Critique : Sans jamais nous connaître

A Londres, Adam vit dans une tour où la plupart des appartements sont inoccupés. Une nuit, la monotonie de son quotidien est interrompue par sa rencontre avec un mystérieux voisin, Harry. Alors que les deux hommes se rapprochent, Adam est assailli par des souvenirs de son passé et retourne dans la ville de banlieue où il a grandi. Arrivé devant sa maison d’enfance, il découvre que ses parents occupent les lieux, et semblent avoir le même âge que le jour de leur mort, il y a plus de 30 ans.

Sans jamais nous connaître
Royaume-Uni, 2023
De Andrew Haigh

Durée : 1h45

Sortie : 14/02/2023

Note :

FANTÔMES DE L’AMOUR

Dans 45 ans, réalisé par Andrew Haigh en 2015, un fantôme s’invitait lors de l’anniversaire de mariage du vieux couple formé par Kate et Geoff. On venait en effet de retrouver le corps de Katya, le premier grand amour de Geoff, disparue tragiquement en montagne un demi-siècle plus tôt. Katya avait été comme aspirée par une fissure dans la roche et sa réapparition, conservée dans la glace, devenait aussi mystérieuse que sa disparition. Celle des parents d’Adam dans Sans jamais nous connaître est plus banale (un accident de voiture, la nuit, après quelques verres), mais la résurgence des fantômes reste tout aussi troublante pour le personnage principal, interprété par le formidable Andrew Scott. Dans ces deux films, Haigh traite avec finesse d’un deuil, mais d’un deuil non-accompli.

Ce n’est pas un spoiler que de dire que Sans jamais nous connaître parle de fantôme.
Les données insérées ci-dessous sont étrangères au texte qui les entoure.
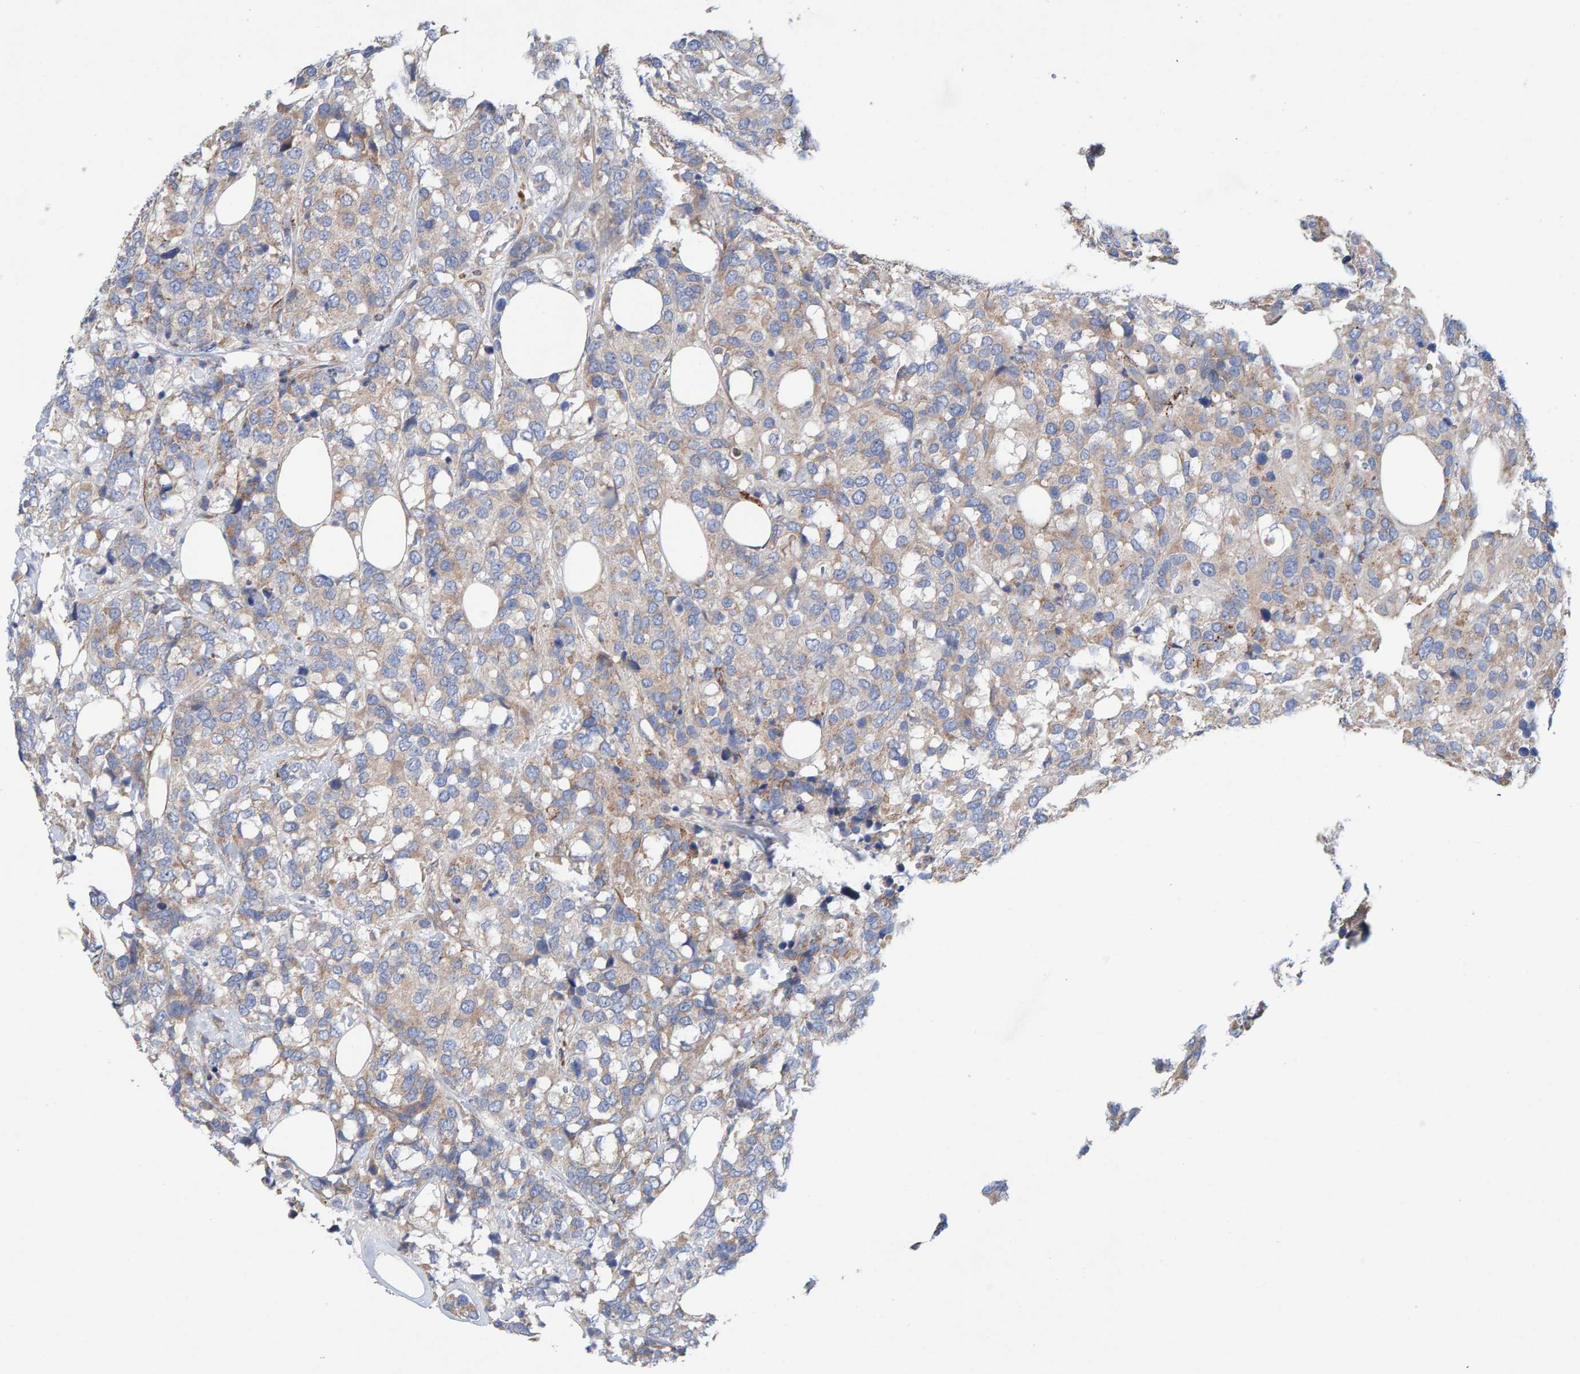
{"staining": {"intensity": "moderate", "quantity": "<25%", "location": "cytoplasmic/membranous"}, "tissue": "breast cancer", "cell_type": "Tumor cells", "image_type": "cancer", "snomed": [{"axis": "morphology", "description": "Lobular carcinoma"}, {"axis": "topography", "description": "Breast"}], "caption": "Moderate cytoplasmic/membranous protein positivity is appreciated in approximately <25% of tumor cells in lobular carcinoma (breast).", "gene": "CDK5RAP3", "patient": {"sex": "female", "age": 59}}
Andrew Haigh a d’ailleurs cette fois-ci une approche beaucoup plus directe que dans 45 ans, qui traitait d’une ombre spectrale assez métaphorique. Le parti-pris du cinéaste rappelle d’ailleurs celui de sa compatriote Joanna Hogg dans le récent Eternal Daughter. Hogg y embrassait pleinement les motifs du film gothique, avec un respect des codes classiques et un anachronisme singulier dans le paysage du cinéma contemporain. Hogg et Haigh ont en commun d’utiliser des outils fantastiques pour dépeindre ce qui, dans d’autres films, ferait l’objet de drames familiaux parfaitement réalistes. Chez Haigh, la porosité du réel et du surnaturel constitue en effet une singularité,  un équilibre que l’on pouvait croiser bien plus régulièrement dans les années 70 (de Roeg à Altman) qu’aujourd’hui, dans des films qui sont en premier lieu des drames adultes très concrets, mais où le fantastique apporte une perspective sensible.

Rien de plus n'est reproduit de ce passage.